(TASK STATEMENT) Below are entries; copy exactly the lines from the one with "16: (712, 374, 1.78)" through the one with "48: (670, 408, 1.83)", both included, and leave out the rest.

[INFORMATION SHOWN Boundary: Start]

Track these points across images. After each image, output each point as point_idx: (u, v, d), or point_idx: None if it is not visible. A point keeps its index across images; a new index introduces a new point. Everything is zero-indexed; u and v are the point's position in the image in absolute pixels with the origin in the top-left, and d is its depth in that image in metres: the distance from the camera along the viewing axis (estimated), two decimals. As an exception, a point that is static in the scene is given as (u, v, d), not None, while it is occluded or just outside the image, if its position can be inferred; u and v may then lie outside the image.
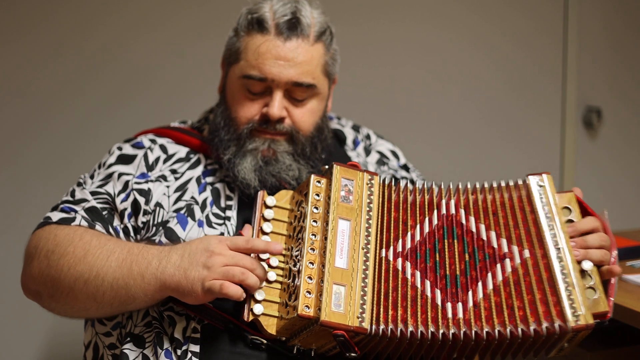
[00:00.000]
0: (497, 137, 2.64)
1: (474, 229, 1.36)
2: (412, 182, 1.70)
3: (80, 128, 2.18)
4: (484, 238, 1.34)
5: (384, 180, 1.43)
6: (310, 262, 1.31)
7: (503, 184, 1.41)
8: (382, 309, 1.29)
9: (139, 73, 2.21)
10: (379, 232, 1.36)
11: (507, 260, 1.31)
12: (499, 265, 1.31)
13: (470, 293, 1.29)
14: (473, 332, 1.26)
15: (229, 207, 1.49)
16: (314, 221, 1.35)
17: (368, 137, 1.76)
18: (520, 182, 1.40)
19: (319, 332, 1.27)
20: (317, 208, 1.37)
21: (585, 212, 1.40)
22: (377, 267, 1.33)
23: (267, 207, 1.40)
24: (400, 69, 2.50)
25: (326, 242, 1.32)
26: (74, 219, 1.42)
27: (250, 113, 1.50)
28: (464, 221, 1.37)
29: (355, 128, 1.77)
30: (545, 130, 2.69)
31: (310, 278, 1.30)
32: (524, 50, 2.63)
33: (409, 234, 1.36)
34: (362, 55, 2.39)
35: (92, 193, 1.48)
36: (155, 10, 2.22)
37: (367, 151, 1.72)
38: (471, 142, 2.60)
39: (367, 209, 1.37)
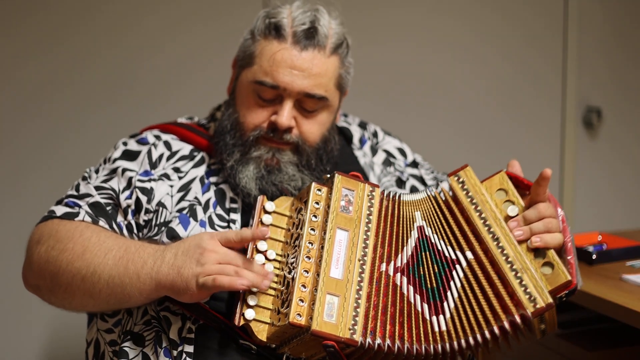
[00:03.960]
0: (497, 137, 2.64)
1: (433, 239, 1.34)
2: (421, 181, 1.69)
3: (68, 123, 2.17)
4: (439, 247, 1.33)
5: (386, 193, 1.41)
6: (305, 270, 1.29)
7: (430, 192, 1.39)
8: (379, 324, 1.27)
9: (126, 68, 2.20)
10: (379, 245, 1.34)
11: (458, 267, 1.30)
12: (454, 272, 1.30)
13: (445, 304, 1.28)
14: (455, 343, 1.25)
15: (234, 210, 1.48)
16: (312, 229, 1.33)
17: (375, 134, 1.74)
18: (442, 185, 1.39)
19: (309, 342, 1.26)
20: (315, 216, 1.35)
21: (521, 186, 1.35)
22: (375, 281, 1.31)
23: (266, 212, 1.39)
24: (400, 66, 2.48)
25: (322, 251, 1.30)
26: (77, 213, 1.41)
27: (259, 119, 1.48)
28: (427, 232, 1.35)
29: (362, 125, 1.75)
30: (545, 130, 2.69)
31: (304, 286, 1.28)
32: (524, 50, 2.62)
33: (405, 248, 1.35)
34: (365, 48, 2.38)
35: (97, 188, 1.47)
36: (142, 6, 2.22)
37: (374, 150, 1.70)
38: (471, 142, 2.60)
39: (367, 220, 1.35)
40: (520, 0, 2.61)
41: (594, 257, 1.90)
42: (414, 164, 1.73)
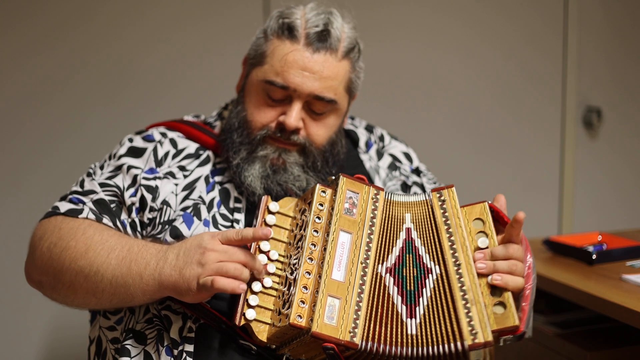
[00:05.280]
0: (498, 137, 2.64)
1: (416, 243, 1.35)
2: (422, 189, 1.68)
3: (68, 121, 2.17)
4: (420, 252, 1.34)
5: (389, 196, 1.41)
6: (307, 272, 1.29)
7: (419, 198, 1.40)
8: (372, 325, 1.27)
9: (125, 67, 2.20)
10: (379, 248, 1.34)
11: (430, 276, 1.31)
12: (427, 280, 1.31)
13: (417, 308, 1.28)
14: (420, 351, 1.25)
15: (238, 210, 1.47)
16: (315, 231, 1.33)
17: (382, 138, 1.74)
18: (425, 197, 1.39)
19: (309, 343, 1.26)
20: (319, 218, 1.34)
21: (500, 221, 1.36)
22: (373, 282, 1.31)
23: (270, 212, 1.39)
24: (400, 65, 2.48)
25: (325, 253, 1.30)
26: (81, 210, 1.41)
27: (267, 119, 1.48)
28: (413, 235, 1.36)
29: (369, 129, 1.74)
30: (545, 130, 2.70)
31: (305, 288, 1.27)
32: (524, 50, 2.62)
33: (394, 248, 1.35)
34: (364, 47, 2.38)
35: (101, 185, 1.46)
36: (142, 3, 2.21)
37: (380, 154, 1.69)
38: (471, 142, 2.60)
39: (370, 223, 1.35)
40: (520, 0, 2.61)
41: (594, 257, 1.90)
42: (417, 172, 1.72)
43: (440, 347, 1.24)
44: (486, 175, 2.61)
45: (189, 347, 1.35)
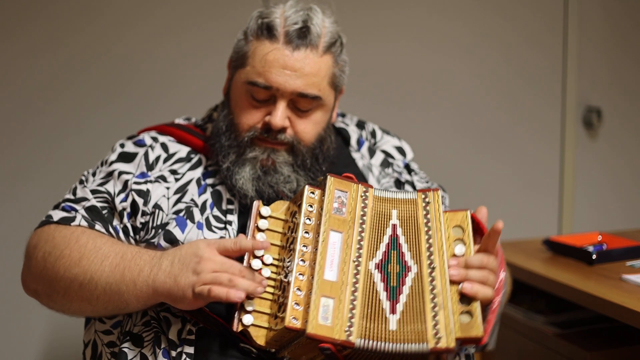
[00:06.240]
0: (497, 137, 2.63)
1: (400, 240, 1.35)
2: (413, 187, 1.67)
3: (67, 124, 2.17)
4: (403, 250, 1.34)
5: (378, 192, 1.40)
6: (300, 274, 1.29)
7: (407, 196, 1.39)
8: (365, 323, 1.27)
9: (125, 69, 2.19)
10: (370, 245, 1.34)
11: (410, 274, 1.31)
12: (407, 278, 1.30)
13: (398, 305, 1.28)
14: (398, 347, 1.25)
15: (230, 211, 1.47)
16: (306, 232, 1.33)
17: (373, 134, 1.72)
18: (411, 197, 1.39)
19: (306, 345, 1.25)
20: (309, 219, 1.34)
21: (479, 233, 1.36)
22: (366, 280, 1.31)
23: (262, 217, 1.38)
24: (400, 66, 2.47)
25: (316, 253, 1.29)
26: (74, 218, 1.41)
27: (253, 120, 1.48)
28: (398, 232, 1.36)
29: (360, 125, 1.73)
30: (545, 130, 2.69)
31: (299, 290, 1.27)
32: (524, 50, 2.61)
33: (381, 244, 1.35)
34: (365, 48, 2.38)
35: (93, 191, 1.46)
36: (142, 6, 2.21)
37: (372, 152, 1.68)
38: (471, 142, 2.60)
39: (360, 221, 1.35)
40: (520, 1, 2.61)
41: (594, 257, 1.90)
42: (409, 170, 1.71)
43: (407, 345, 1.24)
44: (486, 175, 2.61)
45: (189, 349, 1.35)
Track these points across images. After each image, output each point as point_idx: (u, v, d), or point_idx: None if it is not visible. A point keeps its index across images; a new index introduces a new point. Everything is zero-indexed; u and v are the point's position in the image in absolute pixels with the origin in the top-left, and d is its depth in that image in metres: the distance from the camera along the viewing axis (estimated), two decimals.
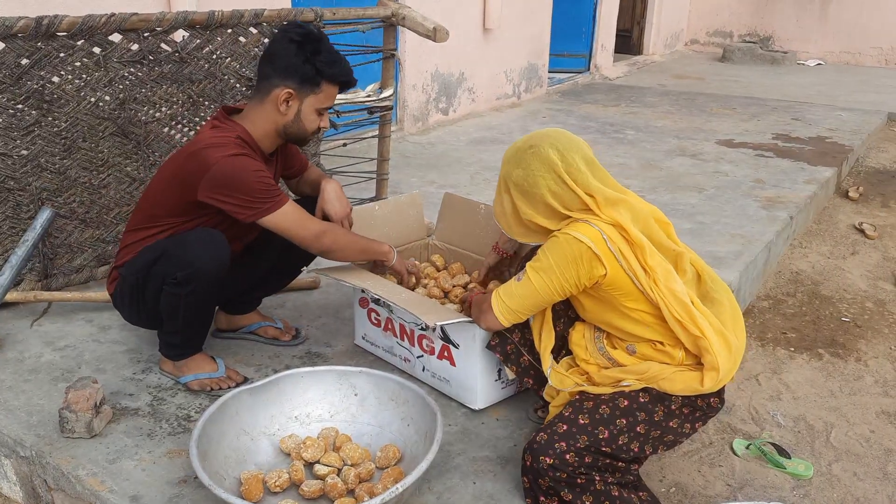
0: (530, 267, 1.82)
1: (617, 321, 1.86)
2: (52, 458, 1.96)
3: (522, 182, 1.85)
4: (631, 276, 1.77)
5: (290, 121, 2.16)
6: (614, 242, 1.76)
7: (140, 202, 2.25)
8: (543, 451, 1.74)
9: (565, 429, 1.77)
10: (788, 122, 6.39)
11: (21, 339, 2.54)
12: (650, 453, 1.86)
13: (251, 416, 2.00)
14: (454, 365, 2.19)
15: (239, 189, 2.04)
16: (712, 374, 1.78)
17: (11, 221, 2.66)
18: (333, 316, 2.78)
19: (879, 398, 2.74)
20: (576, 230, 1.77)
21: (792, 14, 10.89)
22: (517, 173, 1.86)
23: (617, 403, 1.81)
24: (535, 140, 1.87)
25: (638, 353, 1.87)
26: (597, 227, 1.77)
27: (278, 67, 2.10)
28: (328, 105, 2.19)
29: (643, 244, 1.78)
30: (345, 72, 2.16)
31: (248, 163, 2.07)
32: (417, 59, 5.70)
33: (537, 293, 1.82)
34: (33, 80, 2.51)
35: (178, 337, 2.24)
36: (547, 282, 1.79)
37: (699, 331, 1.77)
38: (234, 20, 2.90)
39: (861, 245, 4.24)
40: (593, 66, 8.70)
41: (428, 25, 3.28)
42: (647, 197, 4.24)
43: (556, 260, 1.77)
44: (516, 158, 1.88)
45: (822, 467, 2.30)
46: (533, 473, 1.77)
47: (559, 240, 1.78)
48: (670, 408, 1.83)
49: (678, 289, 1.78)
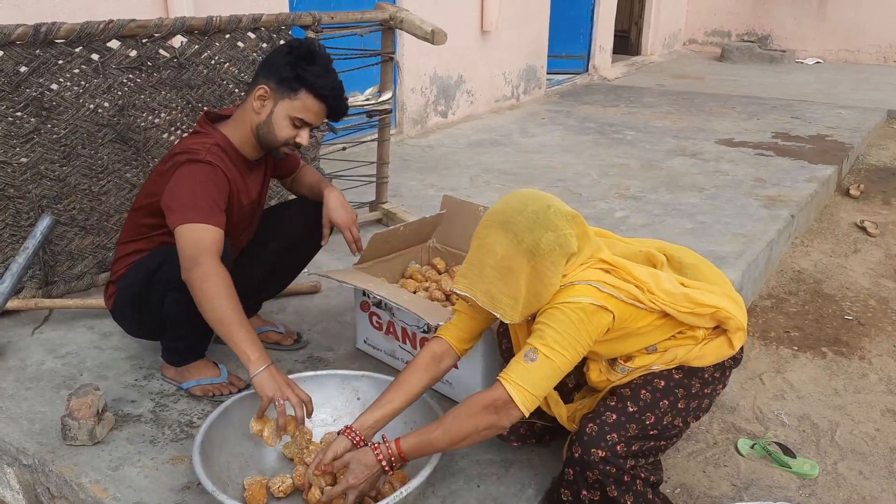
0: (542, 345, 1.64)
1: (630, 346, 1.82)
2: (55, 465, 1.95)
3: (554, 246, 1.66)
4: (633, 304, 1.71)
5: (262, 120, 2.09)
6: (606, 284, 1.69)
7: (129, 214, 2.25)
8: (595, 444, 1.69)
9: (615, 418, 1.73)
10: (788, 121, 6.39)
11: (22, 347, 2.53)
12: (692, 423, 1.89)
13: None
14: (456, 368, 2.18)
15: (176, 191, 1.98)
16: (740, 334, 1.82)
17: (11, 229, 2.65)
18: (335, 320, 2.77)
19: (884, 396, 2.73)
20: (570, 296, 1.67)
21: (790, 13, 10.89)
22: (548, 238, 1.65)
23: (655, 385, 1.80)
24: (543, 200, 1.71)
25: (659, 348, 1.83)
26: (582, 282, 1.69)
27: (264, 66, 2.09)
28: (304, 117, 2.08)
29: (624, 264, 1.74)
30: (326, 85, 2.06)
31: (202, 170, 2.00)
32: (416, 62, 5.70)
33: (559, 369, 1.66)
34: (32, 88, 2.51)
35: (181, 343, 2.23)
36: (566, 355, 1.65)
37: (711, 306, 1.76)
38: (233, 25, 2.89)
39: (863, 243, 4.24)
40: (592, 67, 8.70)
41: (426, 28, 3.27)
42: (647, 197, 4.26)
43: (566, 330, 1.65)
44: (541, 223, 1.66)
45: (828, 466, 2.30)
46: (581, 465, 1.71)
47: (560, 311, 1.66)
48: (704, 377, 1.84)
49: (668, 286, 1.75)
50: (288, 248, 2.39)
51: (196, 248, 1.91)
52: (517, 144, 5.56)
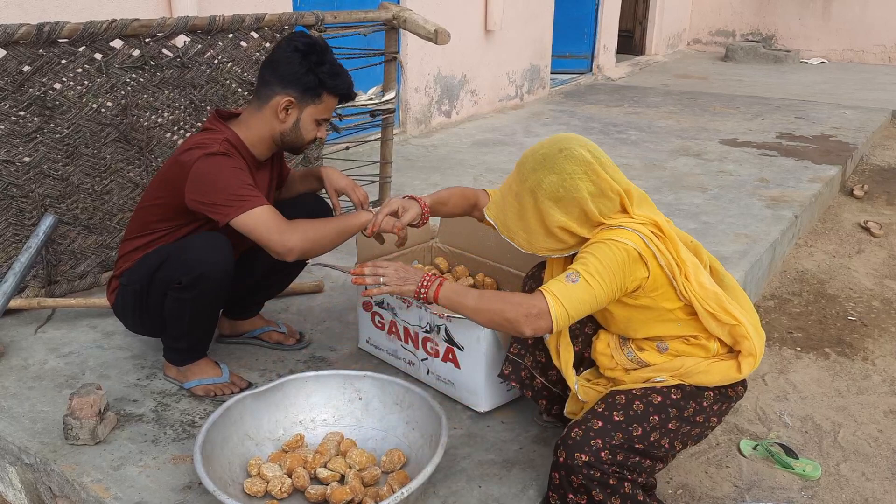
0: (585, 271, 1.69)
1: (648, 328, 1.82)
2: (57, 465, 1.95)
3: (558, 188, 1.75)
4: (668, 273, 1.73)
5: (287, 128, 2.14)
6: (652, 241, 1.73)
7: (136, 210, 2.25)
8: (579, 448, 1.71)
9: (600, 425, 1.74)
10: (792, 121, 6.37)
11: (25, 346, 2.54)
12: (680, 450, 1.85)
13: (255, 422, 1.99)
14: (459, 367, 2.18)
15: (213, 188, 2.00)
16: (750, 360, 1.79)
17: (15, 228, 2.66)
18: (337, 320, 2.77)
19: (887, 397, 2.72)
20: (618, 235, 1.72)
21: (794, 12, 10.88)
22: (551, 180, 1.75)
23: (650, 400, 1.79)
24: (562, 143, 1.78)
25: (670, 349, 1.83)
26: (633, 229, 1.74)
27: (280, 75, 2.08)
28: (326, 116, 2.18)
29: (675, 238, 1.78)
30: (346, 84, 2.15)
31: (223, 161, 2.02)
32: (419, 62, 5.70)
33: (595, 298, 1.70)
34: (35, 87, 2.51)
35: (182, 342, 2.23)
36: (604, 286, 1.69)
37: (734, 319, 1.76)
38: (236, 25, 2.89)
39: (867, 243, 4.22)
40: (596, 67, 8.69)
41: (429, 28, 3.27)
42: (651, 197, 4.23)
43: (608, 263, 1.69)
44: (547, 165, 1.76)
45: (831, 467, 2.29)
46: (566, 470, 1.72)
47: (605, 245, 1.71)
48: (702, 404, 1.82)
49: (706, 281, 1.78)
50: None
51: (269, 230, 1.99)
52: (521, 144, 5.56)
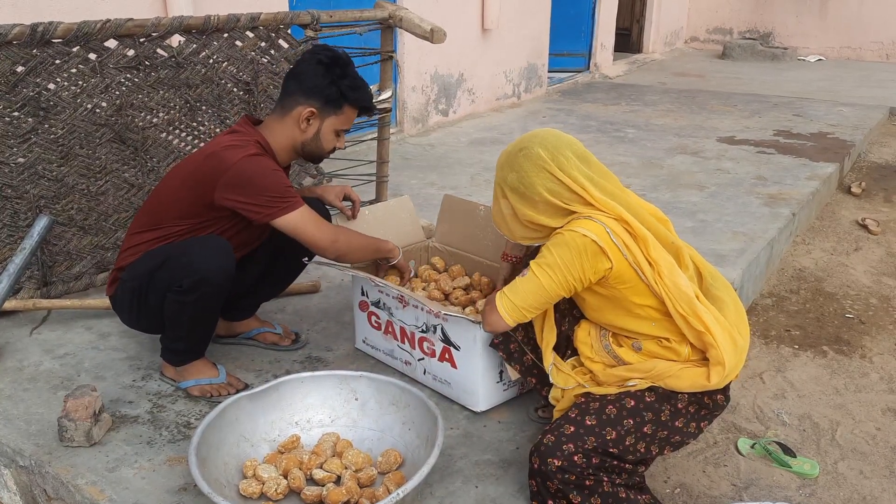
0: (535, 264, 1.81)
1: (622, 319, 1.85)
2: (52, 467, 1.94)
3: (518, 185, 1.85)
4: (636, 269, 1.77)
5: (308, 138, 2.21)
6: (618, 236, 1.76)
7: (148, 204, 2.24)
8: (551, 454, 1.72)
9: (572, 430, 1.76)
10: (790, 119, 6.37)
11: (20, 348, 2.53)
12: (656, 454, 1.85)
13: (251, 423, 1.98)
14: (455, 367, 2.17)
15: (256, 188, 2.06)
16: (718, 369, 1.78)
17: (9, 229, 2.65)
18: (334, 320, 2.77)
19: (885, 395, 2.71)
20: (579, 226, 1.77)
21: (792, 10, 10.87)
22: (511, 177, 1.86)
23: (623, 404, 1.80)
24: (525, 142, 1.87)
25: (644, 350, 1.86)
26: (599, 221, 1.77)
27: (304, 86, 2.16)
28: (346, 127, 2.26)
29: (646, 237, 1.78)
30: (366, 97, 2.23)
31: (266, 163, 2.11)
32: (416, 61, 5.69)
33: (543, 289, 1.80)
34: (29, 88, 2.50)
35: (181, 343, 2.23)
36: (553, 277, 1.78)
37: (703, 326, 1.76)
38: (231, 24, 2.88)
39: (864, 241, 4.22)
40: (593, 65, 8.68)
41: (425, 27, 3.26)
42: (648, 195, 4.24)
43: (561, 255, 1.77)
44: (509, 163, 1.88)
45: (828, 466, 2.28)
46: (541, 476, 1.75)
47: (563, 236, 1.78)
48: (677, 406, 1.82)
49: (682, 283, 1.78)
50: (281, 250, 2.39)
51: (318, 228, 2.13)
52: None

[INFORMATION SHOWN Boundary: End]

(RESPONSE AREA)
16: (712, 374, 1.78)
17: (11, 221, 2.66)
18: (333, 316, 2.78)
19: (879, 398, 2.74)
20: (576, 230, 1.77)
21: (792, 14, 10.89)
22: (517, 173, 1.86)
23: (617, 403, 1.81)
24: (535, 140, 1.87)
25: (638, 353, 1.87)
26: (597, 227, 1.77)
27: (278, 67, 2.10)
28: (328, 105, 2.19)
29: (643, 244, 1.78)
30: (345, 72, 2.16)
31: (248, 163, 2.07)
32: (417, 59, 5.70)
33: (537, 293, 1.82)
34: (33, 80, 2.51)
35: (178, 337, 2.24)
36: (547, 282, 1.79)
37: (699, 331, 1.77)
38: (234, 20, 2.90)
39: (861, 245, 4.24)
40: (593, 66, 8.70)
41: (428, 25, 3.28)
42: (647, 197, 4.24)
43: (556, 260, 1.77)
44: (516, 158, 1.88)
45: (822, 467, 2.30)
46: (533, 473, 1.77)
47: (559, 240, 1.78)
48: (670, 408, 1.83)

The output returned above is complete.